CacheDir = /tmp/pacman_cache

Notice that the directory /tmp/pacman_cache does not exist yet, and even if you were to create it, it would not survive a reboot. Pacman will therefore emit a warning:

warning: no /tmp/pacman_cache/ cache exists, creating...

and create the directory for you. You can safely ignore this warning. Alternatively, if you prefer not to have pacman emit this warning, you might consider adapting your /etc/fstab to create a second tmpfs on /var/cache/pacman/pkg.

Cleaning the package cache

paccache from pacman-contrib can be used to purge old packages. Install it if you haven't done so already:

sudo pacman -S pacman-contrib

Packages are stored in the directory specified by the cache_directory variable in /etc/cpcache/cpcache.toml. By default, it's /var/cache/cpcache. Use paccache to clean up the subdirectories of this directory. For instance, the following will delete all packages except for the three most recent versions:

for cache_dir in /var/cache/cpcache/pkg/*/os/x86_64/; do
  paccache -r -k3 -c $cache_dir
done

Build

Using the PKGBUILD from AUR is probably the easiest way to get cpcache up and running. But If you want to build cpcache on your own machine, you can do so by either using Docker, or by installing Elixir and running cpcache with Elixir's build tool, mix.

Docker

Build the image and start the container with:

docker-compose up

Notice that all downloaded files will then be stored inside the container, so if you're using Docker for more than just testing purposes, consider running the docker container with bind-mounts or volumes.

Mix

Install the following requirements first:

# pacman -S git elixir sudo

Set up the cpcache user with all required directories and permissions:

# useradd -r -s /bin/bash -m -d /var/lib/cpcache cpcache
# mkdir -p /var/cache/cpcache/pkg/{community,community-staging,community-testing,core,extra,gnome-unstable,kde-unstable,multilib,multilib-testing,staging,testing}/os/x86_64
# mkdir -p /var/cache/cpcache/state
# mkdir /etc/cpcache
# chown -R cpcache:cpcache "/var/cache/cpcache"

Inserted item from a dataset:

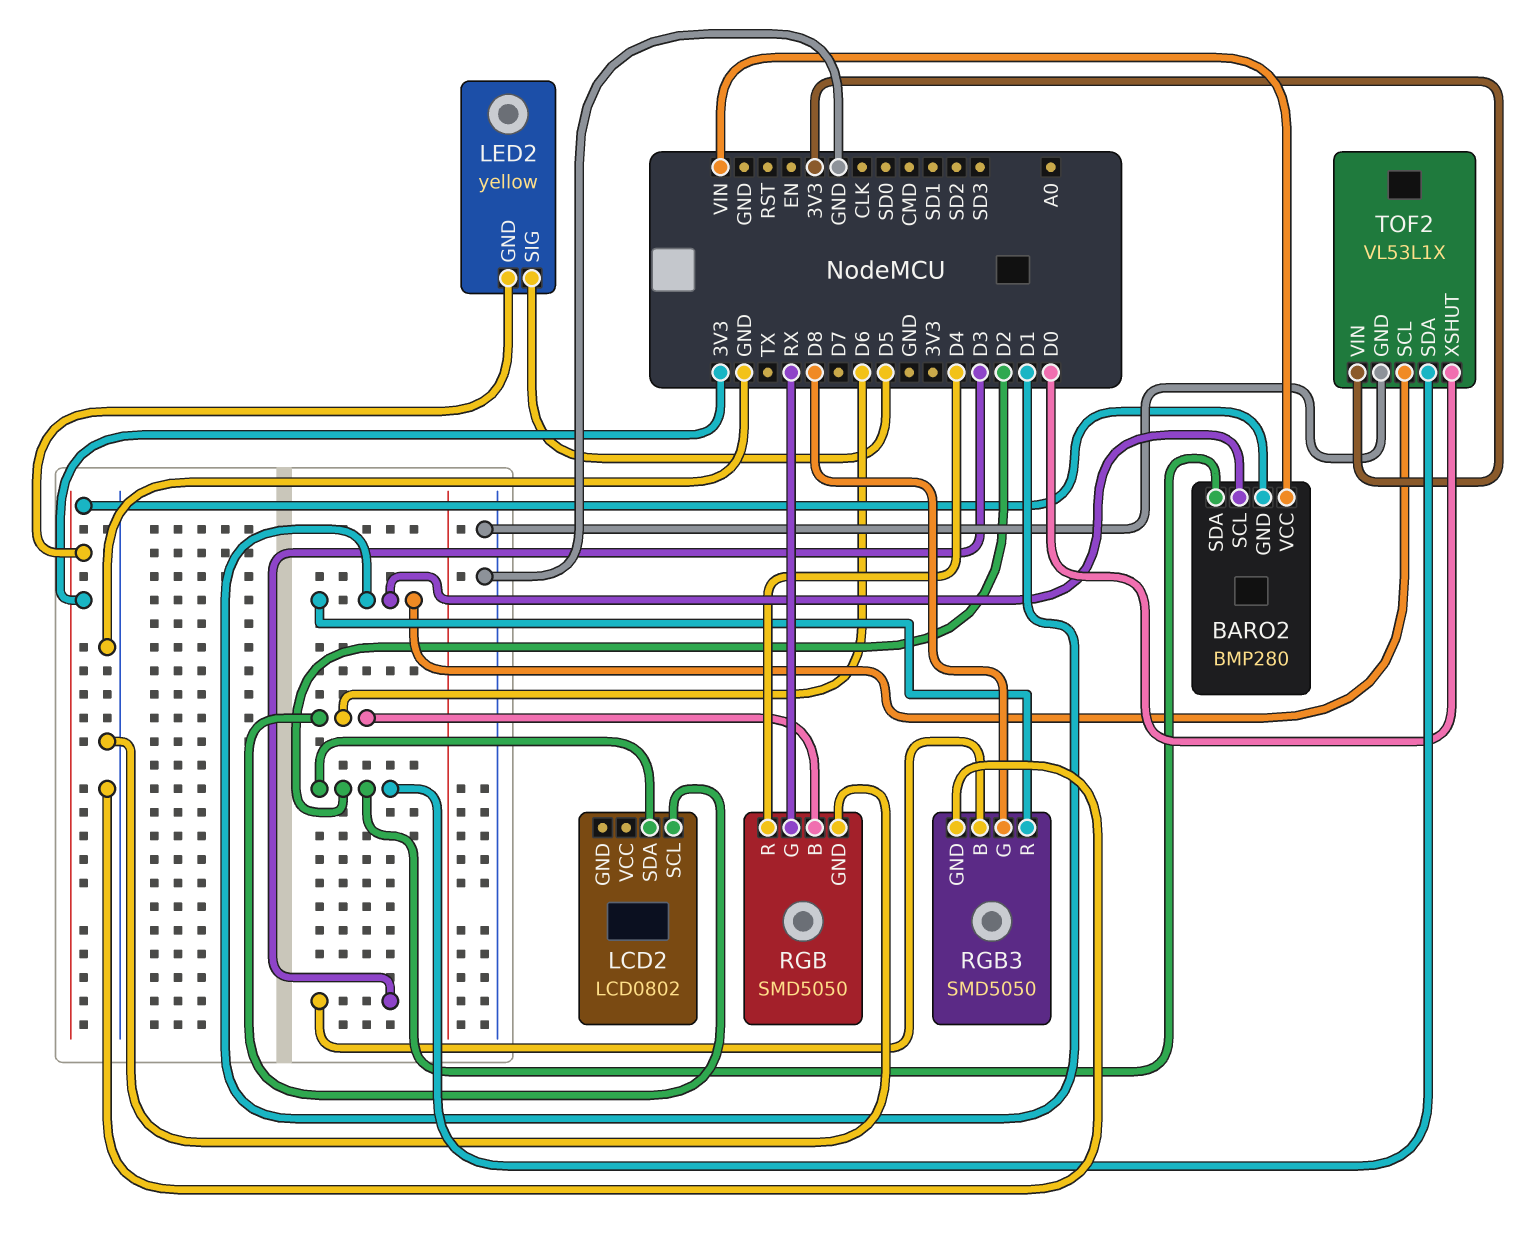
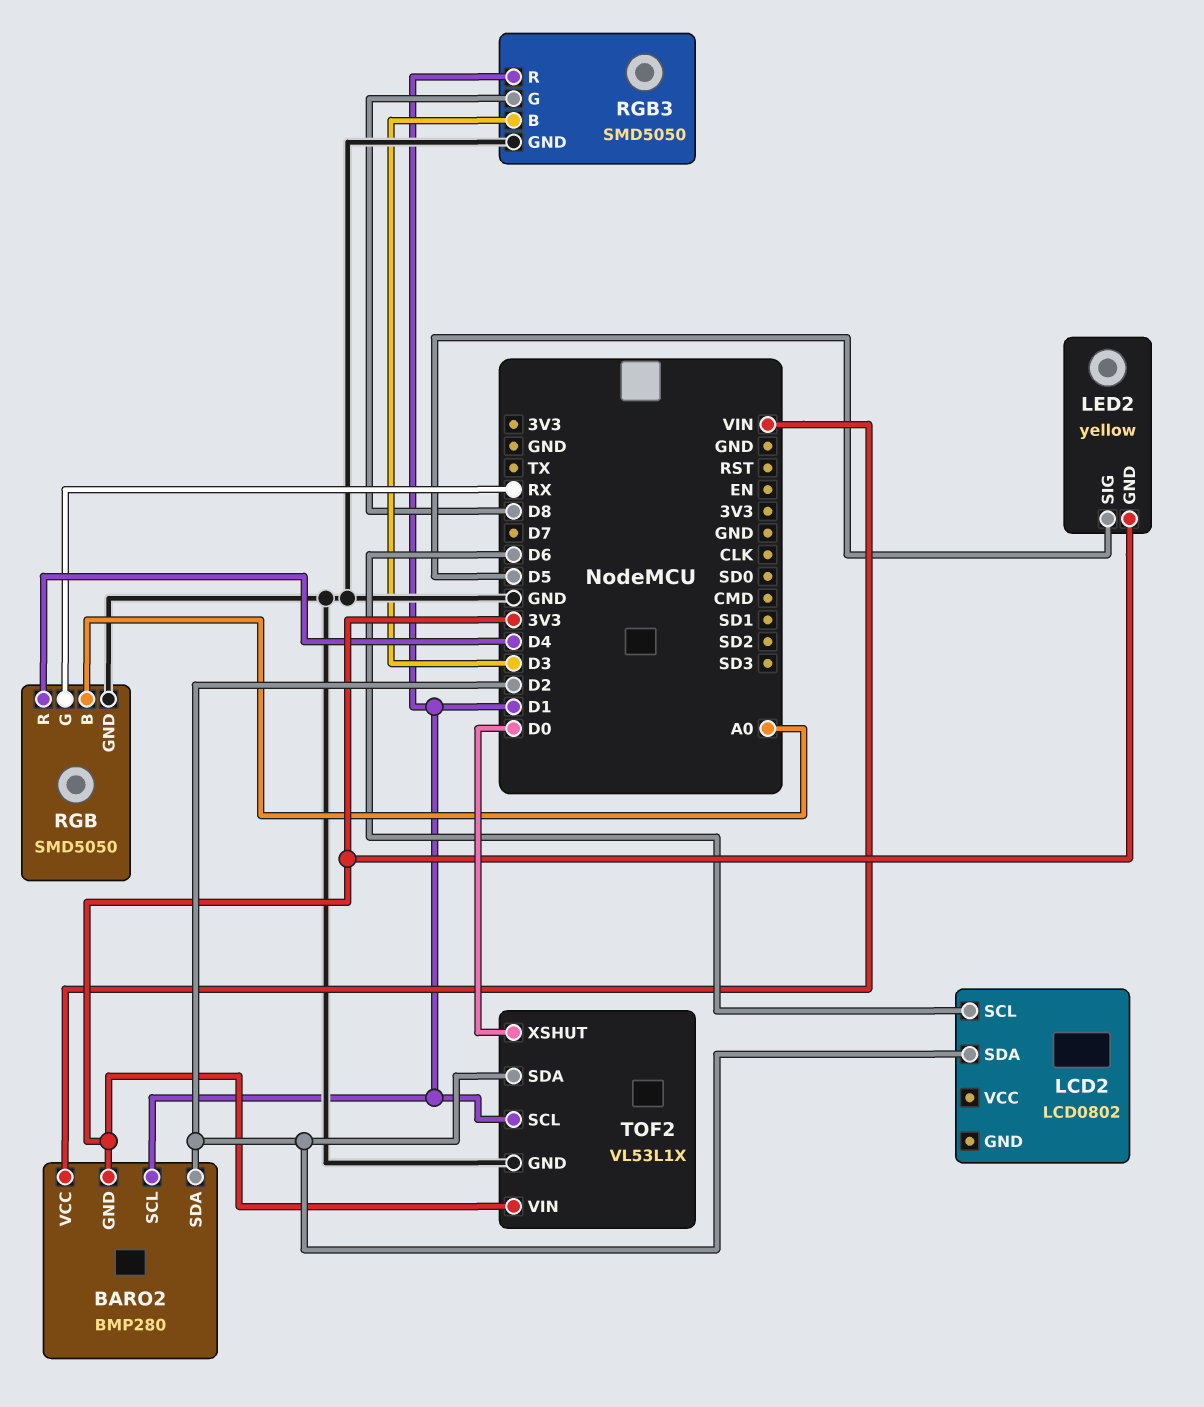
RGB pin B: D6 -> A0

Clone the repository and fetch all dependencies:

# sudo -u cpcache -i
$ git clone https://github.com/nroi/cpcache
$ mix local.hex --force
$ mix local.rebar --force
$ cd cpcache
$ mix deps.get

cpcache requires a config file in /etc/cpcache:

# cp /var/lib/cpcache/cpcache/conf/cpcache.toml  /etc/cpcache/

Finally, you can run cpcache as its own user (i.e., run sudo -u cpcache -i before running this command):

$ iex -S mix

Supported Platforms

cpcache runs on all platforms supported by Erlang, which includes x86_64 and most ARM platforms. This also means that cpcache does run on a Raspberry Pi. Only x86_64 clients are supported by cpcache, which means that while cpcache can be installed on an ARM device, it cannot serve files to clients which run anything other than the official Arch Linux distribution.

FAQ

How does cpcache select the remote mirrors to download from?

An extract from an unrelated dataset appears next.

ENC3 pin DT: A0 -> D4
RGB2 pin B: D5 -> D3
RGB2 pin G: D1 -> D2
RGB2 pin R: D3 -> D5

After each start, cpcache fetches an up-to-date mirrorlist from https://www.archlinux.org/mirrors/status/json/. It then filters the mirrors according to the criteria given in the /etc/cpcache/cpcache.toml configuration file. This should exclude mirrors that are outdated or very unreliable. For all mirrors that match those criteria, it runs a few latency tests and selects a mirror with good latency. The process is described in greater detail in the configuration file.

If cpcache happens to select a mirror that turns out to be slow or unreliable, you might want to checkout the mirrors_predefined and mirrors_blacklist option in the configuration file. But this is just a workaround, if cpcache selects crappy mirrors, I consider this a bug and will appreciate it if you open an issue.